Donato Bilancia è stato uno dei serial killer più tristemente celebri della storia criminale italiana. La sua parabola criminale, consumata nell’arco di pochi mesi tra il 1997 e il 1998, ha lasciato un segno indelebile su Liguria e Piemonte, territori attraversati da una serie di omicidi la cui efferatezza e casualità sconvolsero l’opinione pubblica.
Nel corso della sua breve ma devastante carriera da assassino seriale, Donato Bilancia uccise 17 persone. I suoi omicidi furono perpetrati nell’arco di circa sette mesi, dal 16 ottobre 1997 al 6 maggio 1998.
La rapidità e la diversificazione delle vittime – prostitute, pendolari, giocatori d’azzardo, metronotte, cambiavalute – fecero di lui il serial killer con il maggior numero di omicidi in Italia in così poco tempo.
Bilancia non seguiva uno schema fisso nella scelta delle sue vittime; colpiva uomini e donne, giovani e anziani, senza un apparente modus operandi unico, se non la brutale determinazione al gesto omicida e la soddisfazione personale che ne traeva.
Emblematica la descrizione di chi lo definisce un «serial killer missionario» ed «edonista», ossia un assassino che agisce sia per una presunta “missione” sia per puro piacere nell’uccidere.
Il 12 aprile 2000, il Tribunale di Genova lo condannò a 13 ergastoli per i 17 omicidi commessi, oltre a 16 anni di reclusione per il tentato omicidio di July Castro e 3 anni di isolamento diurno.
La sentenza, confermata in appello e in Cassazione, segnò la fine della parabola criminale di Bilancia, che trascorse i primi anni di detenzione nel carcere di Marassi a Genova, poi fu trasferito a Chiavari e infine nella Casa circondariale Due Palazzi di Padova, dove rimase isolato per molti anni a causa delle minacce subite dagli altri detenuti.
Il rapporto malato e conflittuale di Donato Bilancia con le donne trova radici profonde nella sua infanzia e nella sua storia familiare. Molti psichiatri che lo hanno esaminato concordano nel sottolineare una combinazione di traumi, disamore, solitudine e rancore che hanno alimentato la sua ferocia.
La madre lo umiliava pubblicamente appendendo ad asciugare il materasso che Bilancia, da bambino, bagnava ancora di notte anche in età avanzata. Il padre, invece, lo derideva davanti ai parenti per la dimensione del suo organo genitale, coniando soprannomi e alimentando un senso di inadeguatezza e vergogna che il piccolo Donato avrebbe portato con sé per tutta la vita.
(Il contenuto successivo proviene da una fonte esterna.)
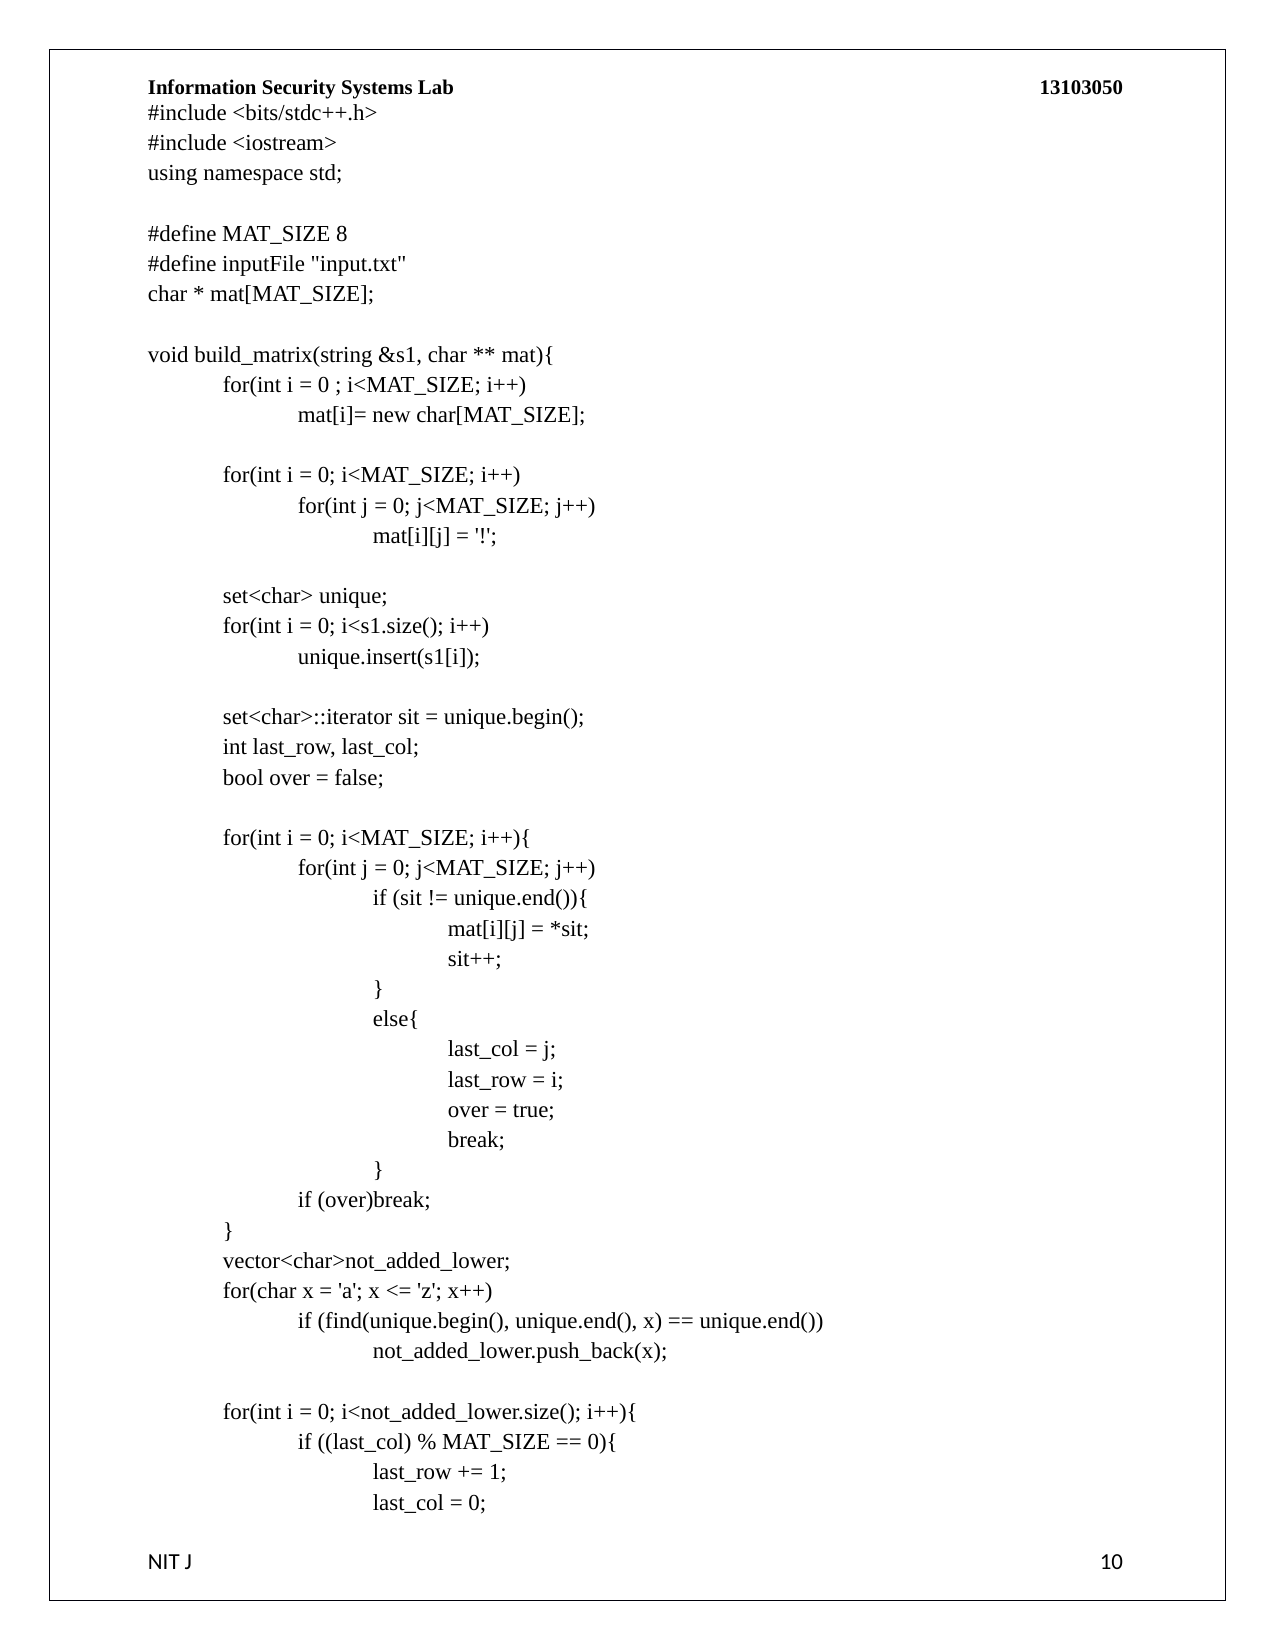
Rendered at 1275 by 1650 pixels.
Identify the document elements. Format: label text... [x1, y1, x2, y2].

text break; [148, 1126, 1169, 1152]
text sit++; [148, 945, 1169, 971]
text if ((last_col) % MAT_SIZE == 0){ [148, 1428, 1169, 1454]
text mat[i]= new char[MAT_SIZE]; [148, 401, 1169, 427]
text #include <bits/stdc++.h> [148, 99, 1169, 125]
text for(int i = 0; i<not_added_lower.size(); i++){ [148, 1398, 1169, 1424]
text last_col = 0; [148, 1489, 1169, 1515]
text set<char>::iterator sit = unique.begin(); [148, 703, 1169, 729]
text unique.insert(s1[i]); [148, 643, 1169, 669]
text if (over)break; [148, 1187, 1169, 1213]
text for(int j = 0; j<MAT_SIZE; j++) [148, 854, 1169, 881]
text } [148, 1217, 1169, 1243]
text else{ [148, 1005, 1169, 1032]
text for(int j = 0; j<MAT_SIZE; j++) [148, 492, 1169, 518]
text } [148, 1156, 1169, 1183]
text if (find(unique.begin(), unique.end(), x) == unique.end()) [148, 1307, 1169, 1334]
text vector<char>not_added_lower; [148, 1247, 1169, 1273]
text #define MAT_SIZE 8 [148, 220, 1169, 246]
text } [148, 975, 1169, 1001]
text #define inputFile "input.txt" [148, 250, 1169, 276]
text set<char> unique; [148, 582, 1169, 609]
text not_added_lower.push_back(x); [148, 1338, 1169, 1364]
text last_col = j; [148, 1036, 1169, 1062]
text #include <iostream> [148, 129, 1169, 156]
text for(int i = 0 ; i<MAT_SIZE; i++) [148, 371, 1169, 397]
text mat[i][j] = '!'; [148, 522, 1169, 548]
text char * mat[MAT_SIZE]; [148, 280, 1169, 307]
text for(int i = 0; i<s1.size(); i++) [148, 613, 1169, 639]
text if (sit != unique.end()){ [148, 884, 1169, 911]
text mat[i][j] = *sit; [148, 915, 1169, 941]
text last_row = i; [148, 1066, 1169, 1092]
text for(int i = 0; i<MAT_SIZE; i++) [148, 462, 1169, 488]
text last_row += 1; [148, 1458, 1169, 1485]
text over = true; [148, 1096, 1169, 1122]
text int last_row, last_col; [148, 733, 1169, 760]
text bool over = false; [148, 764, 1169, 790]
text for(int i = 0; i<MAT_SIZE; i++){ [148, 824, 1169, 850]
text void build_matrix(string &s1, char ** mat){ [148, 341, 1169, 367]
text for(char x = 'a'; x <= 'z'; x++) [148, 1277, 1169, 1303]
text using namespace std; [148, 159, 1169, 186]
Fondamentale, nella costruzione della sua psiche disturbata, è anche il suicidio del fratello maggiore Michele, che si tolse la vita gettandosi sotto un treno stringendo tra le braccia il proprio figlio. In Bilancia, legatissimo a quel nipotino, si radica una miscela di odio e disprezzo verso le donne e, in particolare, verso la cognata, che percepiva come principale responsabile del gesto del fratello.
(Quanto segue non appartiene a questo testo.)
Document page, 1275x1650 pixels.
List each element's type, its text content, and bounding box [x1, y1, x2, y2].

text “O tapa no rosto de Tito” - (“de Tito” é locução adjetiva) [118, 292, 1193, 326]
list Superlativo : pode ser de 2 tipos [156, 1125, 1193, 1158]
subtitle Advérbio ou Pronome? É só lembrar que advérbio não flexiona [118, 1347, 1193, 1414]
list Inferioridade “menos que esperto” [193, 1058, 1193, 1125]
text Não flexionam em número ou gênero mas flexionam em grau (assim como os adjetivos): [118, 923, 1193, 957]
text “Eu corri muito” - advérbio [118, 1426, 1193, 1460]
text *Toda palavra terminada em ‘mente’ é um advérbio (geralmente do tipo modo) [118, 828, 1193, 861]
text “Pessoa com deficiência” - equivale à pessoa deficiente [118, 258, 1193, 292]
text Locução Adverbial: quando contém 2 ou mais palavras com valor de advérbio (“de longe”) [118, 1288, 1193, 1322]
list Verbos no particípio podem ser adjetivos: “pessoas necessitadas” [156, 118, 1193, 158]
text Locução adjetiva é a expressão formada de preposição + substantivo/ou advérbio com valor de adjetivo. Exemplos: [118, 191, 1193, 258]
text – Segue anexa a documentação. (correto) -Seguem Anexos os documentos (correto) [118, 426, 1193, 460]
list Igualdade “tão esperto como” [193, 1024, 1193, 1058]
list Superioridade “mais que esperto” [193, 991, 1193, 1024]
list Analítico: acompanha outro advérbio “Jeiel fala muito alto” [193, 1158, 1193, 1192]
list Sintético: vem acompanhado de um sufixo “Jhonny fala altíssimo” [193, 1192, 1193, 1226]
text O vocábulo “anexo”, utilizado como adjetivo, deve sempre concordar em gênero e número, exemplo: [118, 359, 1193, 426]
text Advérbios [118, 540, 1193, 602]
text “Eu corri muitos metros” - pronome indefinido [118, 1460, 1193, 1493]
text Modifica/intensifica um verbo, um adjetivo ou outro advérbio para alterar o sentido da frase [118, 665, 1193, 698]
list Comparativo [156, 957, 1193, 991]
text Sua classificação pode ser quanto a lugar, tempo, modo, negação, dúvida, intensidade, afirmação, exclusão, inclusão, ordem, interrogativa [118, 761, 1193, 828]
Questi elementi si intrecciano con altri fattori, come la dipendenza dal gioco d’azzardo, la difficoltà a costruire rapporti sani e un progressivo isolamento sociale.
Nel suo delirio omicida, diverse sue vittime furono prostitute o donne incontrate casualmente sui treni – scelte apparentemente a caso, ma che si inseriscono in una cieca vendetta verso il genere femminile, ritenuto colpevole delle sue frustrazioni e del suo fallimento esistenziale. Come dichiarò egli stesso: «Le donne che uccidevo? Scelte a caso, come carte dal mazzo».
Di fronte agli inquirenti, Bilancia ammise freddamente la serie degli omicidi, senza mai mostrare vero pentimento. La sua storia rimane, per molti, il simbolo inquietante di una rabbia repressa esplosa in modo incontrollabile – e di una società che non ha saputo leggere i segni di un malessere profondo prima che si trasformasse in tragedia collettiva.